Aug 03 2010
Die Böllerer vom Dienst
Endlich - der Nationalfeiertag gehört der Vergangenheit an und kommt erst im Jahre 2011 wieder. Nicht, dass Kritiker etwas gegen Nationalfeiertage hätte, ganz im Gegenteil, aber er hat was gegen unnützes Geballer aus allen Rohren - als würde die Schweiz in den Krieg ziehen.
Es bgann schon drei Tage vor dem 1. August - erste Böllerschüsse, erste Kettenknaller (schweizerdeutsch: Damenpfürze) weckten bei Kritiker das Gefühl, es sei an der Zeit, irgendwohin zu reisen, um dieser unsinnigen Knallerei auszuweichen. Am 31. Juli haben dann wohl einige Leute das Kalenderblatt falsch gelesen - der dritte Weltkrieg schien ausgebrochen, mitten am Tage. Und abends ging es natürlich darum, wer dem Nachbarn zeigen kann, dass die eigenen Böller noch lauter sind und teurer waren.
Ihr Knallfrösche: Das Geld für die Knallerei wäre sicherlich für die Flutopfer in Pakistan besser verwendet worden.

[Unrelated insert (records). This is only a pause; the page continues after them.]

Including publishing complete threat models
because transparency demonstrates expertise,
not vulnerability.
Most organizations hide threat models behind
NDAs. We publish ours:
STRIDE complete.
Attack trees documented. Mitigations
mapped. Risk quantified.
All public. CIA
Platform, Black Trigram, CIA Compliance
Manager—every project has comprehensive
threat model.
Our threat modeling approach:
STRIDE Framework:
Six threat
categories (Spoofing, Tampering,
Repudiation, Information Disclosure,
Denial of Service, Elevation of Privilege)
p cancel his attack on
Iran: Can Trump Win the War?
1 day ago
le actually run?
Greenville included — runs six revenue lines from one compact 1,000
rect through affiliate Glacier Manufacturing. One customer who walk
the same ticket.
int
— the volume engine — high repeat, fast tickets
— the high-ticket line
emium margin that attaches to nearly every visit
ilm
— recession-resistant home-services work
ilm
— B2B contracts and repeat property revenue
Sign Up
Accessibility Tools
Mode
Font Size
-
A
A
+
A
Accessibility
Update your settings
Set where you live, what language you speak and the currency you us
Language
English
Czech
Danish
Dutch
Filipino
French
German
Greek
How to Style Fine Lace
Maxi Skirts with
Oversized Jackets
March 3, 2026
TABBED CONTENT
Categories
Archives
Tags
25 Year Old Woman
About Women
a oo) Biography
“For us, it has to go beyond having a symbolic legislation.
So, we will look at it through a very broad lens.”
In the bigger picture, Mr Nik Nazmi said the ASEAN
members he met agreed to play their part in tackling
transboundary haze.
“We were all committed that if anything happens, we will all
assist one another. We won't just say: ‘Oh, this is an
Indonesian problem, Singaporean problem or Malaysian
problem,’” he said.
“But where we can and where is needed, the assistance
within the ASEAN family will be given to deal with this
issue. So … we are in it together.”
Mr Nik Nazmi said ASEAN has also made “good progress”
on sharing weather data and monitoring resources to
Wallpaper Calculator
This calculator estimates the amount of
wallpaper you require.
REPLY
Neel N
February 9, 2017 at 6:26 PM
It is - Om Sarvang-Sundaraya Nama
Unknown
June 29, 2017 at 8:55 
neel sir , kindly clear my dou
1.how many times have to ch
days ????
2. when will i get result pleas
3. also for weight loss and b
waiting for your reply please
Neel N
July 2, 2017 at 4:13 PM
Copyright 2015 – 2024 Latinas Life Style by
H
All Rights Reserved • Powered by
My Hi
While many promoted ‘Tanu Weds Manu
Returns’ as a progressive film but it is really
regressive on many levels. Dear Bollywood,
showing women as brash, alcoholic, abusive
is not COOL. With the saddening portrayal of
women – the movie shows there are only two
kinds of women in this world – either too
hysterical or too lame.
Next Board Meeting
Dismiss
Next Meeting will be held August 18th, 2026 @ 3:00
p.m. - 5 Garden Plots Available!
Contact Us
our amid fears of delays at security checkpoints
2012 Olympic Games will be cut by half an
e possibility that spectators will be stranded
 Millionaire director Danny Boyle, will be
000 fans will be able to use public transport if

Oder vielleicht für unsere Bergbauern. Aber das Böllern geht da vor - man muss ja schliesslich knallen, um zu zeigen, dass die Schweiz auch noch da ist. Individuelles Geknalle - nicht so wie in Basel, wo 100 000 Besucher auf den Rheinbrücken und aus den Hotelzimmern staunend zusahen, wie sich da 18 Tonnen Feuerwerk (Angaben Sonntagszeitung) verballert wurden. Von den Kosten spricht Kritiker lieber nicht.
Am Nationalfeiertag dann (Kritikerfamilie hatte alle Fenster geschlossen und die Rollos runter gelassen), zogen schwere Wolken am Himmel auf. Gut so. Denn die ganzen Raketen, die Richtung Sterne, respektive Wolken, abgefeuert wurden, kamen nur mit einem Knall zur wahren Pracht, von Farben und Sternschnuppen war vor der Türe am Himmel nichts zu sehen. Und Kritiker hat gelernt: Selbst in einer Finanzkrise muss geballert werden. Nun denn - am Sylvester wird es kaum anders sein.
Schön nur, dass es Läden gab, die bewusst auf den Verkauf dieser chinesischen Marschflugkörper verzichtet haben. Was zwar den Sommerumsatz schmälern dürfte. Aber dafür haben diese Ladenbesitzer ein reines Gewissen. Sie leben noch nicht im Krieg für eine Nacht…
Nebenbei sei bemerkt, dass sich da viele Mitmenschen schuldig gemacht haben, denn es wurde ganz klar in den Amtsblättern geschrieben, dass Feuerwerk in bebauten Gebieten untersagt ist. Nur wer hält sich da schon daran nach einer Bratwurst und sechs Flaschen Bier im Kopf?